As I lay on the ground with Venus beside me, I could hear the music echoing in my head. The timely refrain played by the viola in response to the French horns and the ever-changing dialogues between instruments conducted a sincere inquiry in many different ways. In the abundance of flourishes, Venus’s responses were always the same. I liked the way I asserted myself in the inquiry as the trumpets raised the refrain and hammered it in with a bang. It was awesome. I mean the ending. Even more sublime is how Venus was able to guess the title of the composition. She was very excited then, and I was pure imagination. For a brief moment, I felt liberated and one hundred percent creative. I soon became apprehensive when I had discovered that I had received a glimpse into my soul of a place beyond prohibitions and inhibitions. The formulaic life that I am accustomed to had recalled me from this sublimity, and I became my typical self again. Anything oblique to the sacred traditions and lofty expectations in this life was out of order, unexpected, uncertain and even blasphemous. I had to walk the chalk line– mother’s chalk line.

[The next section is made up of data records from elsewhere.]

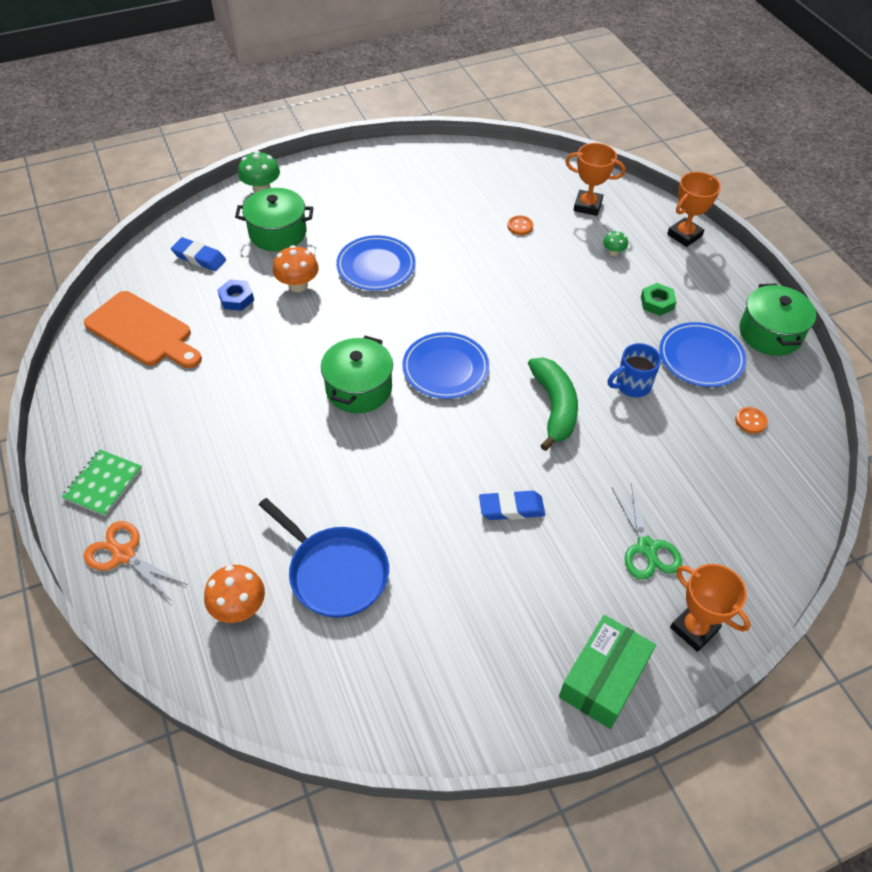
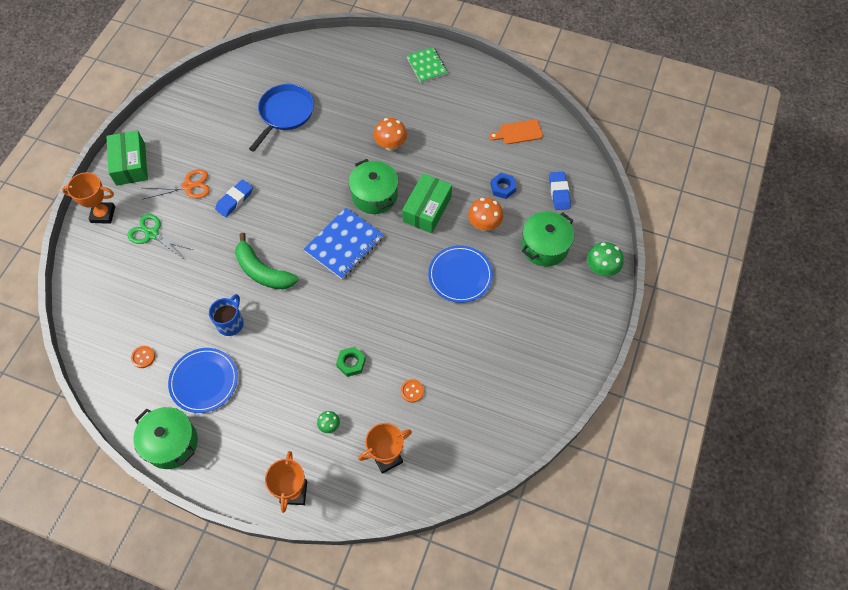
camera: 135 degrees right, 10 degrees up
(123, 554) = (379, 53): orange scissors -> orange scissors (188, 186)
(142, 331) = (518, 132): orange cutting board -> orange cutting board, size x0.58
(199, 258) = (559, 192): blue eraser -> blue eraser turned 75 degrees counterclockwise
(239, 607) = (308, 73): orange mushroom -> orange mushroom (391, 144)
(328, 336) = (427, 209): none -> green box
(335, 572) = (285, 113): blue pan -> blue pan turned 120 degrees clockwise
(445, 368) = (344, 244): blue plate -> blue notebook
(657, 303) = (264, 403): green nut -> green nut (351, 363)

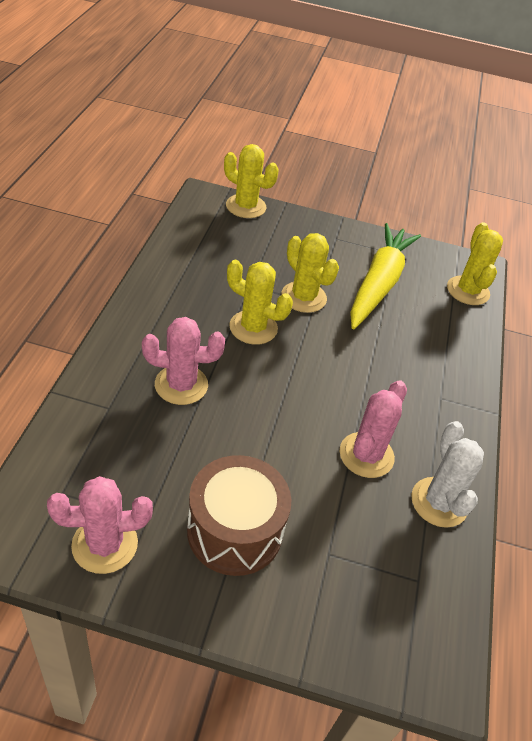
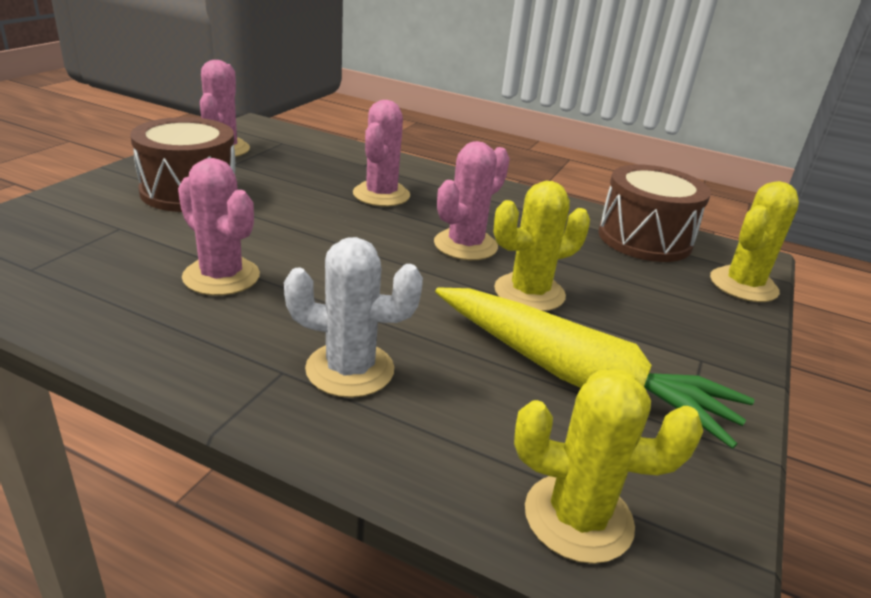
camera: 105 degrees right, 15 degrees down
(199, 237) = (644, 239): none -> brown drum
(253, 328) = (465, 245): yellow cactus -> pink cactus
(439, 502) = (107, 311): white cactus -> white cactus (350, 369)

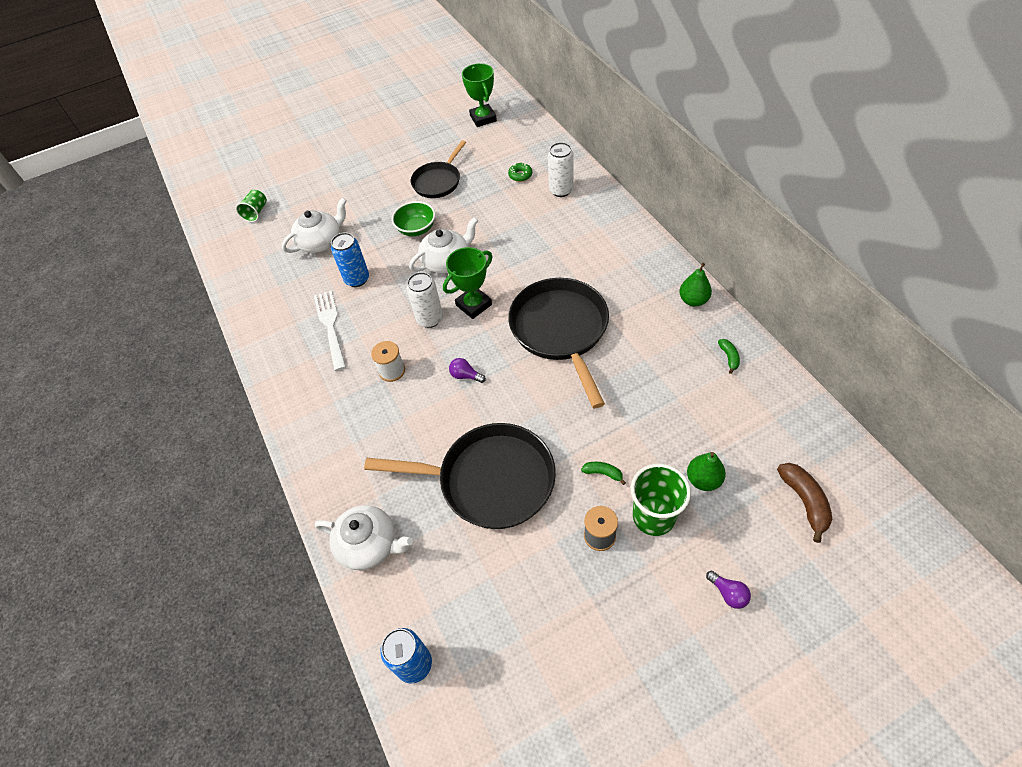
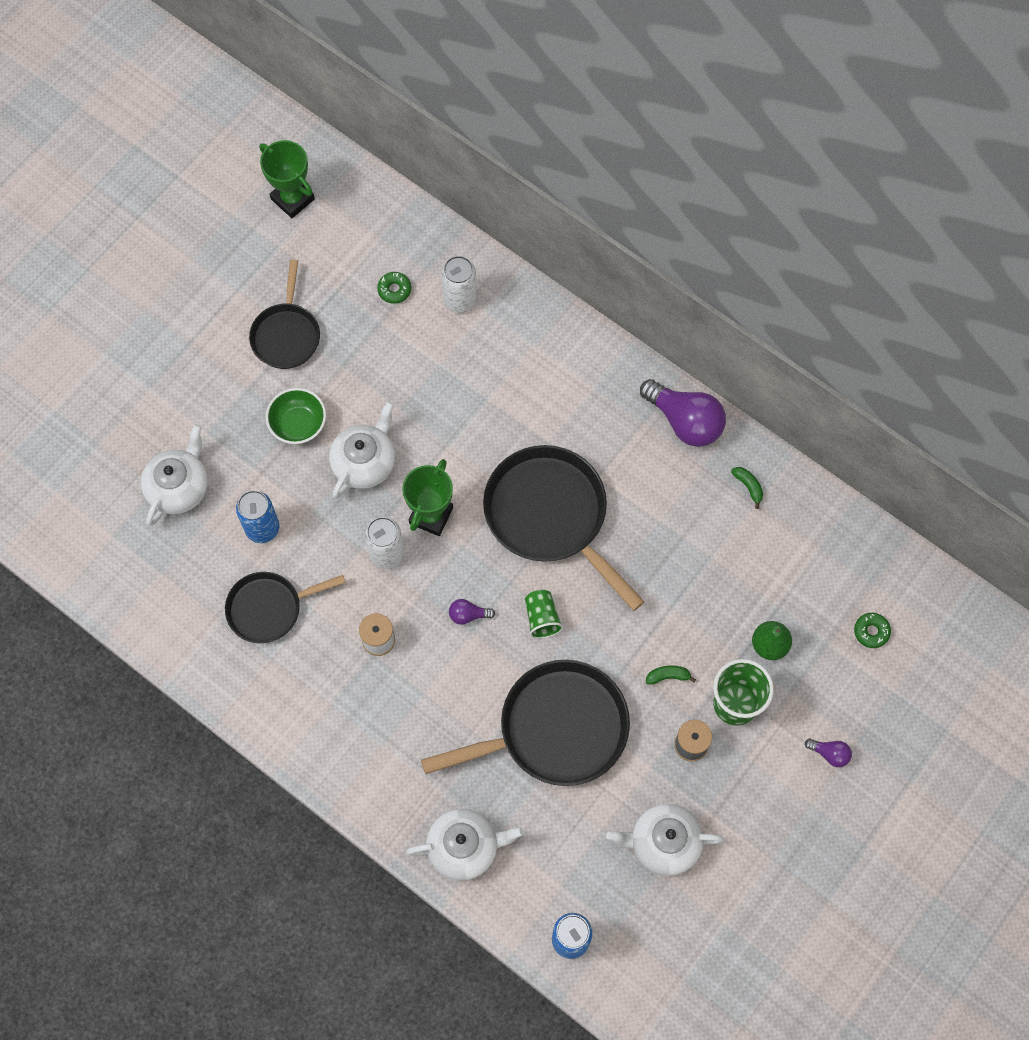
camera: 30 degrees left, 15 degrees up
(256, 212) = (54, 469): green cup -> green cup (542, 618)
(331, 327) = (269, 608): white fork -> black pan
(538, 611) = (663, 843): none -> white teapot
(693, 300) = (685, 421): green pear -> purple light bulb
(804, 501) = (871, 631): brown banana -> green donut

“Come on, Saul. It’s time to go,” said Venus getting up and dragging me to my feet.

“Really, do we have to…?” I said reluctantly.

“Yep! It’s almost closing time,” she responded.

“OK,” I said as we started to make our way to the main entrance of the garden.

“Saul, I had a good time today. Did you?” inquired Venus.

“Yep, and I wished it never ended,” I replied as I hopped into the car, and she drove off.